Ashleigh’s medical record has filled a staggering 22 hospital files and she has been admitted 150 times. She is unable to work and is often bedridden for days, plagued with low immunity, stomach problems and low energy.
Yet despite it all, she says she wouldn’t change a thing.
“GSD has made me who I am today. I am a stronger, more resilient person because of it.”
Ashleigh was diagnosed with GSD when she was three months old. She was failing to thrive and had poor growth, low blood sugar and an enlarged liver. “I was so fragile, I looked like a little porcelain doll.”
Although there is only a one-in-four chance of a second sibling having the same condition, Ashleigh’s little sister Megan, who is now 19, was also diagnosed. Because of their low immunity and inability to process food, the sisters spent a year living together in a ward at Christchurch Hospital. Ashleigh was eight and Megan was five.
“The nurses were our family,” tells Ashleigh. “I remember having baths side by side. They put us in a little trolley and wheeled us to a room for school lessons.”
Because they were small and struggled to put on weight, Ashleigh was tube-fed until she was nine and Megan until she was 11 years old.
“The nurses took good care of us and we were happy – we had each other.”
The bond the sisters shared through their illness would strengthen when Ashleigh and Megan were discharged. Because of their poor health and other problems at home, the girls were taken into care by Child Youth and Family Services (CYFS).
“The best thing Mum did for us was say we had to stay together,” says Ashleigh. “Megan and I were already close, but soon we were inseparable.”
After leaving hospital, the siblings were placed at the Eliza White Trust, a residential home in Cashmere, Christchurch.

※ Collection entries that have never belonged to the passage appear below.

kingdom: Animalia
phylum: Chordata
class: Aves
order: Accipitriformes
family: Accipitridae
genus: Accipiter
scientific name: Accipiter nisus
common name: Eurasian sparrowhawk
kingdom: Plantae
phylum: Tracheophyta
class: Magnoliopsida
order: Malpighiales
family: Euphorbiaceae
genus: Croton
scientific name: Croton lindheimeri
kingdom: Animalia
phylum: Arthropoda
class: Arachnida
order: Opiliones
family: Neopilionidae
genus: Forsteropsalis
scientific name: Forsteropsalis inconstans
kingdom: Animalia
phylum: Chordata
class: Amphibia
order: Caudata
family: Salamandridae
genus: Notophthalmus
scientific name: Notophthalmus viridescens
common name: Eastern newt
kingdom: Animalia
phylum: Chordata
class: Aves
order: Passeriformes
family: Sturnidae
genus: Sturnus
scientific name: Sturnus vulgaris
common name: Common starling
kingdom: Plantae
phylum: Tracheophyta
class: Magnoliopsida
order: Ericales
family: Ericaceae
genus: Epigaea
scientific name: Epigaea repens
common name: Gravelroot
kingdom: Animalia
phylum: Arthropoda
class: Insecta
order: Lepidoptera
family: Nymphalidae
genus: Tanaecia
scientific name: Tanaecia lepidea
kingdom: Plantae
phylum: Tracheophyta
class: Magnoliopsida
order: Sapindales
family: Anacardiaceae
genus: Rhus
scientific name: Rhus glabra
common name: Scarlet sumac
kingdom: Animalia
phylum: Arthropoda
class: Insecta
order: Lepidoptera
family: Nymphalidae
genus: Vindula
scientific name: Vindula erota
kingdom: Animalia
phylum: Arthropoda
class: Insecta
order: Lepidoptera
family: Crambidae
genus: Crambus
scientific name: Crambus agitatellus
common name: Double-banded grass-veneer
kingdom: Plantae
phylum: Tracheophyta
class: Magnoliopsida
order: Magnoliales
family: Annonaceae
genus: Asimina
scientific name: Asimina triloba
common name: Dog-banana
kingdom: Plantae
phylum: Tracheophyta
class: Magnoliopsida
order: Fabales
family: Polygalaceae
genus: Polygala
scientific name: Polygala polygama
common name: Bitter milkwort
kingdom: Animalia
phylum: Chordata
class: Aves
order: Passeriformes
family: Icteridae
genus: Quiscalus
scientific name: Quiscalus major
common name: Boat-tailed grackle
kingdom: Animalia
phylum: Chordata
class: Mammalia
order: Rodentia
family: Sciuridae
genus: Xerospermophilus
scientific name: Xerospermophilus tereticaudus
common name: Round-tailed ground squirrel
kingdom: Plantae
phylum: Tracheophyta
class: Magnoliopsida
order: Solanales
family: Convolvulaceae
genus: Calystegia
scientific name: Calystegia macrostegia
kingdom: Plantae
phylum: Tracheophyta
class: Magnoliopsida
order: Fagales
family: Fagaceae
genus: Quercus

“It was like a mansion set in an acre of garden. It was clean and tidy, and we had all the food we could eat,” recalls Ashleigh. “Megan and I were really happy – it was the two of us against the rest
of the world.”
Today, Ashleigh is Megan’s number-one supporter. “My main priority in life is staying healthy, not just for me, but so I can help look after my sister.”
Megan had a liver transplant at Starship children’s hospital when she was 17. Although it was successful at first, she rejected the new organ within a year.
Because of her GSD and other factors during her early childhood, Megan had a number of seizures that led to her being affected developmentally. She resides in an assisted-living home, but is learning to live independently.
“She is more like a 10 or 11-year-old than a 19-year-old,” explains Ashleigh, who visits her little sister several times a week.
As well as managing her own health, Ashleigh is writing a book to raise awareness about GSD, which is thought to affect only 20 people in New Zealand. The book will also be about her life and how she has tackled adversity.
“Of all the people we met in foster homes, only one or two have turned out OK. I want to prove to people that you can come from a challenging childhood and turn things around,” she says.
Ashleigh believes her background has given her great empathy and an ability to get on with people from all walks of life. “I am who I am today because of my childhood. I may not want that for my own children, but it has given me a strength to deal with the rest of my life.
“Hey, I love a challenge,” she adds. “Sure, I have this illness, but I also have my dreams of what I want in the future and I am not going to let GSD get in the way.”